赤い上着と上に重ねるスカートはシンプルに、裾や袖に揃いの刺繍があるだけで飾りもなく重さも軽減されていた。
妃殿下ってこういう気遣いをしてくれるんだ。
正直女の子の服装なんてどれが正解かわからないからいっそありがたい。
「どうでしょう? ガーデンパーティーということで揃いの帽子と手袋も」
「姉さま可愛い!」
テリーが丸い頬を紅潮させて褒めてくれると、父も頷いてるからたぶん可愛い。
僕としても、銀髪のお姫さまに赤いドレスはけっこう合うとは思う、思う、けど、僕としては…………。
「…………かっこいいがいいな」
思わず呟いてしまい、父が驚く。
その膝の上でテリーが首を傾げた。
「姉さまかっこいいの? どうしたらかっこいい?」
「え、どうしたらいいのかしら?」
そう聞かれると具体案なんてないので父を見ると、父も考え込む。
「テリーなら剣術、いや、早すぎるしアーシャではな。だったら乗馬くらいか?」
「乗馬? 乗馬をさせていただけるのですか?」
それはかっこいいになれるかも知れない。
ただ前向きな僕の反応に、父は目を逸らす。
「妃が、許すなら、だが…………」
「そう、ですか」
それはちょっと、可能性は低そうだ。
僕を立派な淑女にすべく教育熱心な妃殿下なんだし。
「僕ね、もっと大きくなったらお馬さん乗るんだよ。
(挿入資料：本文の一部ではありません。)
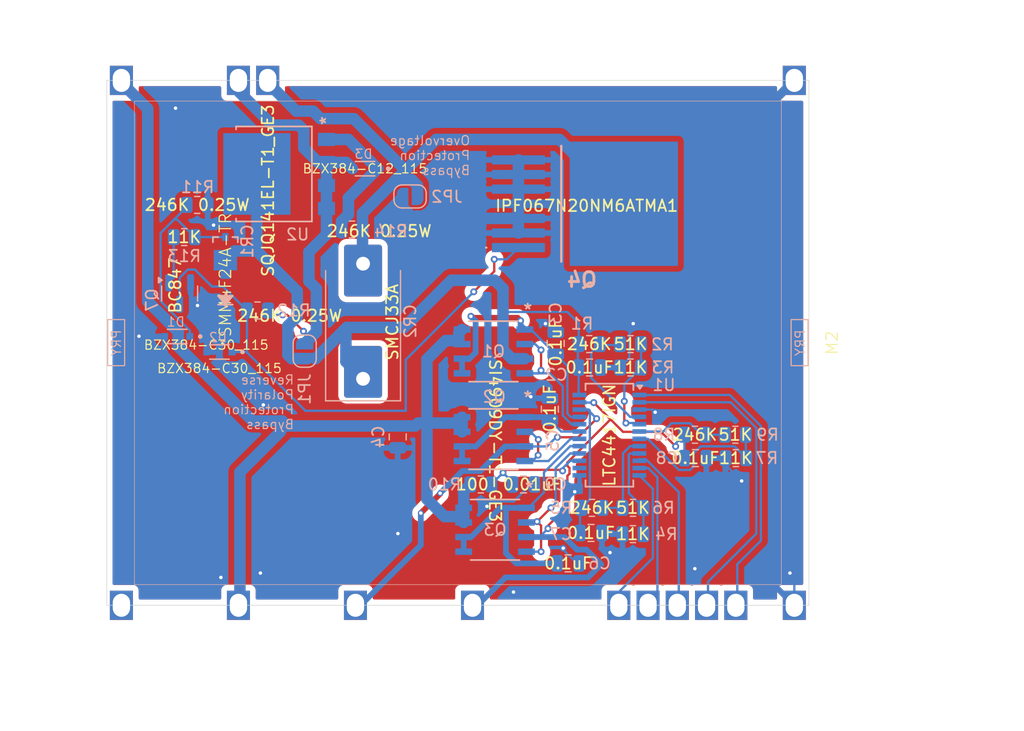
<source format=kicad_pcb>
(kicad_pcb
	(version 20240108)
	(generator "pcbnew")
	(generator_version "8.0")
	(general
		(thickness 1.6)
		(legacy_teardrops no)
	)
	(paper "A4")
	(layers
		(0 "F.Cu" signal)
		(31 "B.Cu" signal)
		(32 "B.Adhes" user "B.Adhesive")
		(33 "F.Adhes" user "F.Adhesive")
		(34 "B.Paste" user)
		(35 "F.Paste" user)
		(36 "B.SilkS" user "B.Silkscreen")
		(37 "F.SilkS" user "F.Silkscreen")
		(38 "B.Mask" user)
		(39 "F.Mask" user)
		(40 "Dwgs.User" user "User.Drawings")
		(41 "Cmts.User" user "User.Comments")
		(42 "Eco1.User" user "User.Eco1")
		(43 "Eco2.User" user "User.Eco2")
		(44 "Edge.Cuts" user)
		(45 "Margin" user)
		(46 "B.CrtYd" user "B.Courtyard")
		(47 "F.CrtYd" user "F.Courtyard")
		(48 "B.Fab" user)
		(49 "F.Fab" user)
		(50 "User.1" user)
		(51 "User.2" user)
		(52 "User.3" user)
		(53 "User.4" user)
		(54 "User.5" user)
		(55 "User.6" user)
		(56 "User.7" user)
		(57 "User.8" user)
		(58 "User.9" user)
	)
	(setup
		(pad_to_mask_clearance 0)
		(allow_soldermask_bridges_in_footprints no)
		(pcbplotparams
			(layerselection 0x00010fc_ffffffff)
			(plot_on_all_layers_selection 0x0000000_00000000)
			(disableapertmacros no)
			(usegerberextensions no)
			(usegerberattributes yes)
			(usegerberadvancedattributes yes)
			(creategerberjobfile yes)
			(dashed_line_dash_ratio 12.000000)
			(dashed_line_gap_ratio 3.000000)
			(svgprecision 4)
			(plotframeref no)
			(viasonmask no)
			(mode 1)
			(useauxorigin no)
			(hpglpennumber 1)
			(hpglpenspeed 20)
			(hpglpendiameter 15.000000)
			(pdf_front_fp_property_popups yes)
			(pdf_back_fp_property_popups yes)
			(dxfpolygonmode yes)
			(dxfimperialunits yes)
			(dxfusepcbnewfont yes)
			(psnegative no)
			(psa4output no)
			(plotreference yes)
			(plotvalue yes)
			(plotfptext yes)
			(plotinvisibletext no)
			(sketchpadsonfab no)
			(subtractmaskfromsilk no)
			(outputformat 1)
			(mirror no)
			(drillshape 1)
			(scaleselection 1)
			(outputdirectory "")
		)
	)
	(net 0 "")
	(net 1 "Net-(Q4-G)")
	(net 2 "Net-(Q1-G1)")
	(net 3 "VOUT")
	(net 4 "USB-C_POWER_IN")
	(net 5 "Net-(Q2-G1)")
	(net 6 "Net-(Q3-G1)")
	(net 7 "INTERNAL_SOLAR_IN")
	(net 8 "{slash}VALID3")
	(net 9 "ENABLE")
	(net 10 "{slash}VALID1")
	(net 11 "Net-(U1-UV1)")
	(net 12 "{slash}VALID2")
	(net 13 "Net-(U1-OV2)")
	(net 14 "Net-(U1-UV2)")
	(net 15 "VOUT_PIN")
	(net 16 "Net-(U1-OV3)")
	(net 17 "GND")
	(net 18 "Net-(U1-OV1)")
	(net 19 "{slash}SHUTDOWN")
	(net 20 "Net-(U1-UV3)")
	(net 21 "unconnected-(U1-CAS-Pad14)")
	(net 22 "DIRTY_DC_+")
	(net 23 "/OVERVOLTAGE_SENSE_CLAMPED")
	(net 24 "DIRTY_DC_-")
	(net 25 "DIRTY_DC_+_PROTECTED")
	(net 26 "Net-(Q7-B)")
	(net 27 "Net-(Q1-S1)")
	(net 28 "Net-(Q2-S1)")
	(net 29 "Net-(Q3-S1)")
	(net 30 "Net-(U2-G)")
	(net 31 "unconnected-(M2-VCC-Pad1)")
	(footprint "MegaCastle:MegaCastle2x24-Module-I42.0x56.2-M88887D8C0001" (layer "F.Cu") (at 52.451 42.485 90))
	(footprint "Jumper:SolderJumper-2_P1.3mm_Open_RoundedPad1.0x1.5mm" (layer "B.Cu") (at 39.1498 43.2036 90))
	(footprint "Resistor_SMD:R_0805_2012Metric" (layer "B.Cu") (at 67.6505 59.104))
	(footprint "Resistor_SMD:R_0805_2012Metric" (layer "B.Cu") (at 29.8182 30.5036))
	(footprint "Diode_SMD:D_SMC-RM10_Universal_Handsoldering" (layer "B.Cu") (at 44.22 40.609 90))
	(footprint "Resistor_SMD:R_0805_2012Metric" (layer "B.Cu") (at 67.4401 42.594))
	(footprint "footprints:SOIC_09DY-T1-GE3_VIS" (layer "B.Cu") (at 55.67885 58.723 180))
	(footprint "Capacitor_SMD:C_0805_2012Metric" (layer "B.Cu") (at 60.435 48.248 90))
	(footprint "footprints:DIO_BZX384-C30_115" (layer "B.Cu") (at 28.0832 41.9336 180))
	(footprint "Resistor_SMD:R_0805_2012Metric" (layer "B.Cu") (at 76.5405 50.468))
	(footprint "Resistor_SMD:R_0805_2012Metric" (layer "B.Cu") (at 67.4401 44.626))
	(footprint "Capacitor_SMD:C_0805_2012Metric" (layer "B.Cu") (at 73.069 52.5 180))
	(footprint "Resistor_SMD:R_0805_2012Metric" (layer "B.Cu") (at 28.6987 33.2976))
	(footprint "Resistor_SMD:R_0805_2012Metric" (layer "B.Cu") (at 64.0945 56.818))
	(footprint "Resistor_SMD:R_0805_2012Metric" (layer "B.Cu") (at 67.6505 56.818))
	(footprint "Capacitor_SMD:C_0805_2012Metric" (layer "B.Cu") (at 58.149 54.786))
	(footprint "Resistor_SMD:R_0805_2012Metric" (layer "B.Cu") (at 73.0315 50.468))
	(footprint "Resistor_SMD:R_0805_2012Metric" (layer "B.Cu") (at 43.2595 32.639 180))
	(footprint "footprints:PowerPAK_8x8L_BWL-2_VIS" (layer "B.Cu") (at 36.4857 27.813999 -90))
	(footprint "Jumper:SolderJumper-2_P1.3mm_Open_RoundedPad1.0x1.5mm" (layer "B.Cu") (at 48.299 29.767 180))
	(footprint "Package_SO:SSOP-24_3.9x8.7mm_P0.635mm" (layer "B.Cu") (at 65.6074 50.5061 180))
	(footprint "Resistor_SMD:R_0805_2012Metric" (layer "B.Cu") (at 63.8568 42.594))
	(footprint "footprints:DIO_BZX384-C30_115" (layer "B.Cu") (at 44.39 27.354 180))
	(footprint "Resistor_SMD:R_0805_2012Metric" (layer "B.Cu") (at 54.4425 54.786 180))
	(footprint "Package_TO_SOT_SMD:SOT-23" (layer "B.Cu") (at 28.2942 38.2021 -90))
	(footprint "footprints:SOIC_09DY-T1-GE3_VIS" (layer "B.Cu") (at 55.53915 50.849 180))
	(footprint "footprints:DIO_BZX384-C30_115" (layer "B.Cu") (at 31.7506 43.2798 180))
	(footprint "Resistor_SMD:R_0805_2012Metric" (layer "B.Cu") (at 76.5875 52.5))
	(footprint "footprints:IPF067N20NM6ATMA1" (layer "B.Cu") (at 63.483 30.402 180))
	(footprint "Capacitor_SMD:C_0805_2012Metric" (layer "B.Cu") (at 60.943 42.528 90))
	(footprint "Capacitor_SMD:C_0805_2012Metric" (layer "B.Cu") (at 63.8841 44.626 180))
	(footprint "Capacitor_SMD:C_0805_2012Metric"
		(layer "B.Cu")
		(uuid "daa0a65e-c130-4f13-8e16-d9e4fa59365d")
		(at 64.01 59.0024 180)
		(descr "Capacitor SMD 0805 (2012 Metric), square (rectangular) end terminal, IPC_7351 nominal, (Body size source: IPC-SM-782 page 76, https://www.pcb-3d.com/wordpress/wp-content/uploads/ipc-sm-782a_amendment_1_and_2.pdf, https://docs.google.com/spreadsheets/d/1BsfQQcO9C6DZCsRaXUlFlo91Tg2WpOkGARC1WS5S8t0/edit?usp=sharing), generated with kicad-footprint-generator")
		(tags "capacitor")
		(property "Reference" "C7"
			(at 2.606 -0.1016 0)
			(layer "B.SilkS")
			(uuid "bf3e4dbc-8855-4506-8497-970d203c9d1d")
			(effects
				(font
					(size 1 1)
					(thickness 0.15)
				)
				(justify mirror)
			)
		)
		(property "Value" "0.1uF"
			(at 0 0 0)
			(layer "F.SilkS")
			(uuid "ff118bbc-d7e3-400c-af0a-29185746546e")
			(effects
				(font
					(size 1 1)
					(thickness 0.15)
				)
			)
		)
		(property "Footprint" "Capacitor_SMD:C_0805_2012Metric"
			(at 0 0 0)
			(unlocked yes)
			(layer "B.Fab")
			(hide yes)
			(uuid "507e1780-e2c1-41dd-9bc9-68ae59c872a7")
			(effects
				(font
					(size 1.27 1.27)
					(thickness 0.15)
				)
				(justify mirror)
			)
		)
		(property "Datasheet" ""
			(at 0 0 0)
			(unlocked yes)
			(layer "B.Fab")
			(hide yes)
			(uuid "627c0da8-4103-4ca2-ab71-4323ea590536")
			(effects
				(font
					(size 1.27 1.27)
					(thickness 0.15)
				)
				(justify mirror)
			)
		)
		(property "Description" "Unpolarized capacitor"
			(at 0 0 0)
			(unlocked yes)
			(layer "B.Fab")
			(hide yes)
			(uuid "cdfa4108-f63a-4a8e-a15e-1e213d60617e")
			(effects
				(font
					(size 1.27 1.27)
					(thickness 0.15)
				)
				(justify mirror)
			)
		)
		(property ki_fp_filters "C_*")
		(path "/9a73ecbc-887e-49b1-9539-afb5950f6c53")
		(sheetname "Root")
		(sheetfile "input-power-selector.kicad_sch")
		(attr smd)
		(fp_line
			(start 0.261252 0.735)
			(end -0.261252 0.735)
			(stroke
				(width 0.12)
				(type solid)
			)
			(layer "B.SilkS")
			(uuid "af81fd7d-fd8d-414d-bfeb-e0580af170fd")
		)
		(fp_line
			(start 0.261252 -0.735)
			(end -0.261252 -0.735)
			(stroke
				(width 0.12)
				(type solid)
			)
			(layer "B.SilkS")
			(uuid "0e8b4388-4bd0-49c7-bc4b-beba51572f45")
		)
		(fp_line
			(start 1.7 0.98)
			(end -1.7 0.98)
			(stroke
				(width 0.05)
				(type solid)
			)
			(layer "B.CrtYd")
			(uuid "eb5a5b54-ab0a-4f60-897d-03ebcad357c4")
		)
		(fp_line
			(start 1.7 -0.98)
			(end 1.7 0.98)
			(stroke
				(width 0.05)
				(type solid)
			)
			(layer "B.CrtYd")
			(uuid "025ad7c4-ae49-4404-89b2-42f7aedca740")
		)
		(fp_line
			(start -1.7 0.98)
			(end -1.7 -0.98)
			(stroke
				(width 0.05)
				(type solid)
			)
			(layer "B.CrtYd")
			(uuid "4a844c2f-573d-4111-a739-fb85b86c9c65")
		)
		(fp_line
			(start -1.7 -0.98)
			(end 1.7 -0.98)
			(stroke
				(width 0.05)
				(type solid)
			)
			(layer "B.CrtYd")
			(uuid "54dd1140-0876-4592-bcf7-67e1f81de58f")
		)
		(fp_line
			(start 1 0.625)
			(end -1 0.625)
			(stroke
				(width 0.1)
				(type solid)
			)
			(layer "B.Fab")
			(uuid "a6c01e6a-8243-4a9e-9a38-7c7145143efb")
		)
		(fp_line
			(start 1 -0.625)
			(end 1 0.625)
			(stroke
				(width 0.1)
				(type solid)
			)
			(layer "B.Fab")
			(uuid "f50d3021-89f1-47d9-b90b-4c2b7d1bf4f7")
		)
		(fp_line
			(start -1 0.625)
			(end -1 -0.625)
			(stroke
				(width 0.1)
				(type solid)
			)
			(layer "B.Fab")
			(uuid "258aa029-f86f-4033-a1a5-ac7018e07627")
		)
		(fp_line
			(start -1 -0.625)
			(end 1 -0.625)
			(stroke
				(width 0.1)
				(type solid)
			)
			(layer "B.Fab")
			(uuid "ccdfd271-3e02-4707-bd48-c37dbd3b56a4")
		)
		(fp_text user "$
... [205061 chars truncated]
</source>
姉さまも一緒にしよう!」
「そうか、それならもしかしたら、妃も許してくれるかもしれないな」
テリーのついで、テリーのお願い、いや、テリーの前の予行演習でもいい。
そういう言い訳があれば、皇女である僕がお願いするよりも受け入れてもらえる。
何せテリーは次期皇帝である第一皇子だ。
僕は思わぬ弟の機転に笑顔を向ける。
テリーは屈託なく、僕を姉と慕って笑い返してくれていた。